La sortie de ces trois États fragilise la CEDEAO, qui perd une part importante de son territoire et de sa population. Ces pays représentent une zone stratégique, confrontée à des défis sécuritaires majeurs liés au terrorisme. Leur retrait pourrait limiter la capacité de l’organisation à répondre efficacement aux menaces régionales, particulièrement avec la montée en puissance d’une armée sahélienne indépendante.

  1. Une pression sur l’UEMOA

Même si les pays de l’AES restent membres de l’UEMOA, leur retrait de la CEDEAO pourrait susciter des tensions au sein de l’union monétaire. Une éventuelle ambition de l’AES de créer sa propre monnaie pourrait remettre en question le rôle du franc CFA dans la région et poser des défis pour la Banque Centrale des États de l’Afrique de l’Ouest (BCEAO).

  1. Une reconfiguration des partenariats

La CEDEAO pourrait également être confrontée à des défis pour maintenir ses relations avec des partenaires internationaux, comme l’Union européenne, qui pourrait hésiter à investir dans une région de plus en plus fragmentée.

Vers une intégration sahélienne réussie ?
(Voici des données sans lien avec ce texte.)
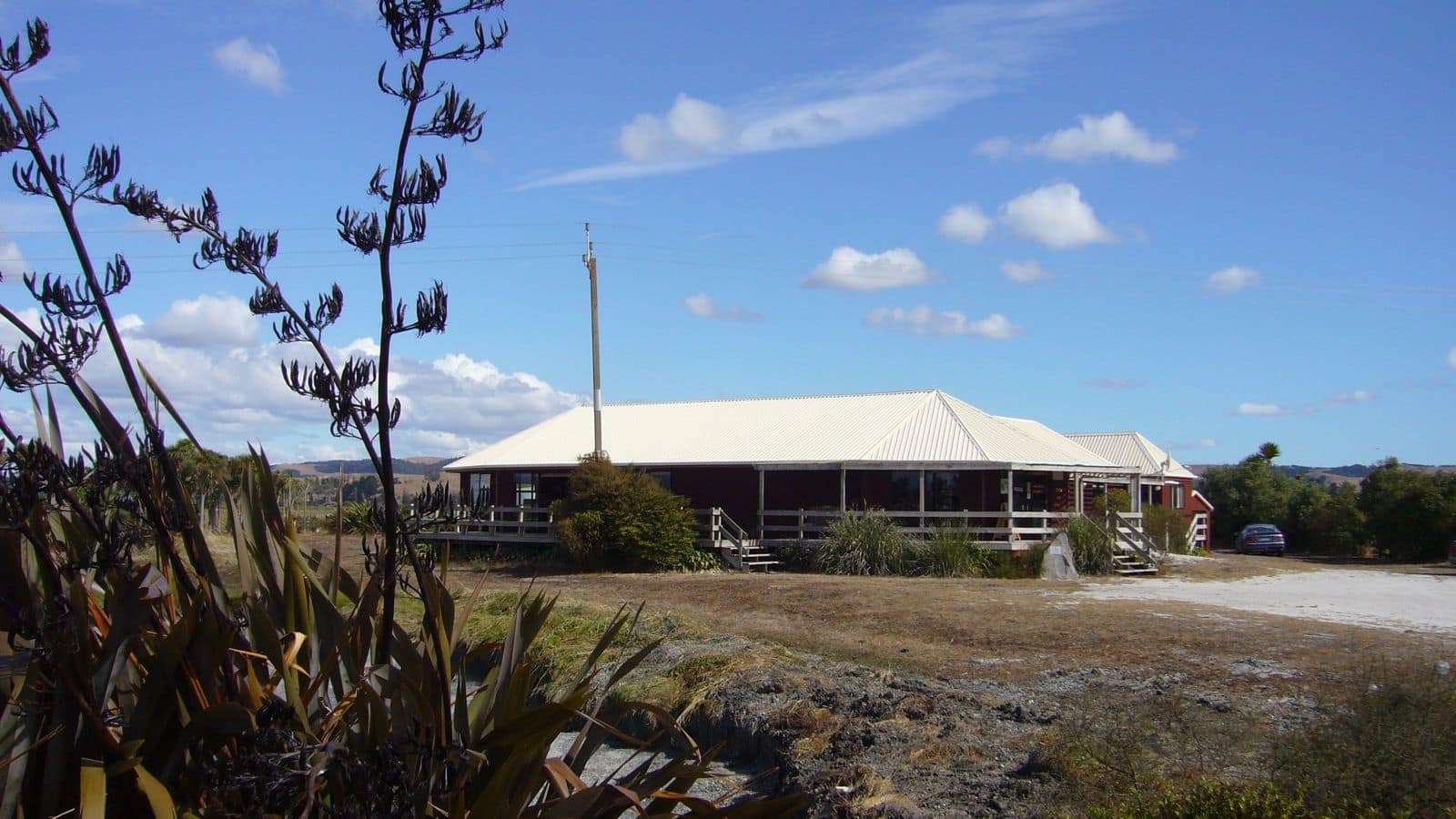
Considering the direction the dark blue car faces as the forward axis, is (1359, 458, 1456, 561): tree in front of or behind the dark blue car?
behind

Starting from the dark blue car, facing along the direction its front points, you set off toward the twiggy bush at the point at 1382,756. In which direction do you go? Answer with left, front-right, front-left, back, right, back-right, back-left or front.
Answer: back-left
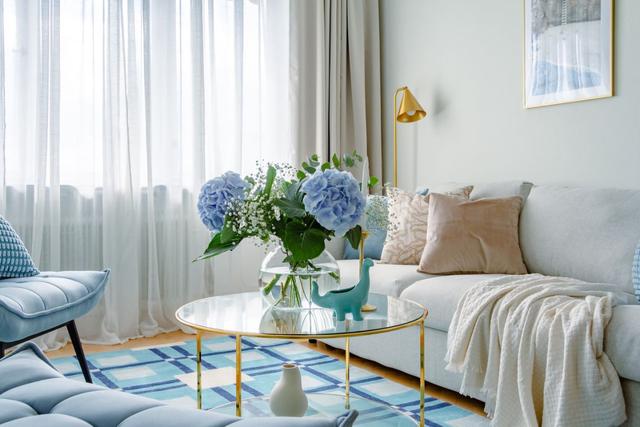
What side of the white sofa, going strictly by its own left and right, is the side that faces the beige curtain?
right

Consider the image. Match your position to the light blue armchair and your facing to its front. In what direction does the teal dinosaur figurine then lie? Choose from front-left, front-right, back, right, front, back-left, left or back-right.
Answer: front

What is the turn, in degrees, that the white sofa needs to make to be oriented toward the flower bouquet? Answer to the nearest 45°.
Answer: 0° — it already faces it

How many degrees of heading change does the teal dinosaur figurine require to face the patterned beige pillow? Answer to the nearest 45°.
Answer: approximately 90° to its left

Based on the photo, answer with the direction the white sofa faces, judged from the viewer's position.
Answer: facing the viewer and to the left of the viewer

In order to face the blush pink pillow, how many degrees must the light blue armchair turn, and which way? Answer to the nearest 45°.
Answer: approximately 45° to its left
  1. Les promesses de l’AES

Le passeport commun et la force militaire unifiée représentent des outils puissants pour renforcer la solidarité entre le Mali, le Burkina Faso et le Niger. Une meilleure coordination pourrait permettre de sécuriser les corridors commerciaux, développer les infrastructures transfrontalières et stabiliser la région sur le long terme.

  1. Les défis majeurs

Cependant, le succès de cette intégration repose sur plusieurs conditions :

Une stabilité politique durable : Les trois pays devront éviter de nouveaux troubles politiques susceptibles de compromettre leurs ambitions.

Des moyens financiers conséquents : La mise en place d’une armée commune et de grands projets d’intégration nécessitera des ressources considérables dans un contexte de budgets fragiles.

Un soutien international : L’AES devra convaincre ses partenaires internationaux de son sérieux et de sa capacité à créer un cadre économique et sécuritaire stable.

Un pari audacieux, mais risqué

Le retrait des pays de l’AES de la CEDEAO représente un tournant historique pour la région. Bien que ce choix puisse permettre au Mali, au Burkina Faso et au Niger de se réinventer sur le plan économique et politique, il expose également ces pays à des risques majeurs, notamment en matière de commerce et de financement.

Le défi pour l’AES sera de prouver qu’une coopération sahélienne peut offrir des résultats concrets à court terme tout en construisant une intégration régionale solide et autonome. Quant à la CEDEAO, elle devra redoubler d’efforts pour s’adapter à ce nouvel ordre régional et éviter une fragmentation plus large de l’Afrique de l’Ouest.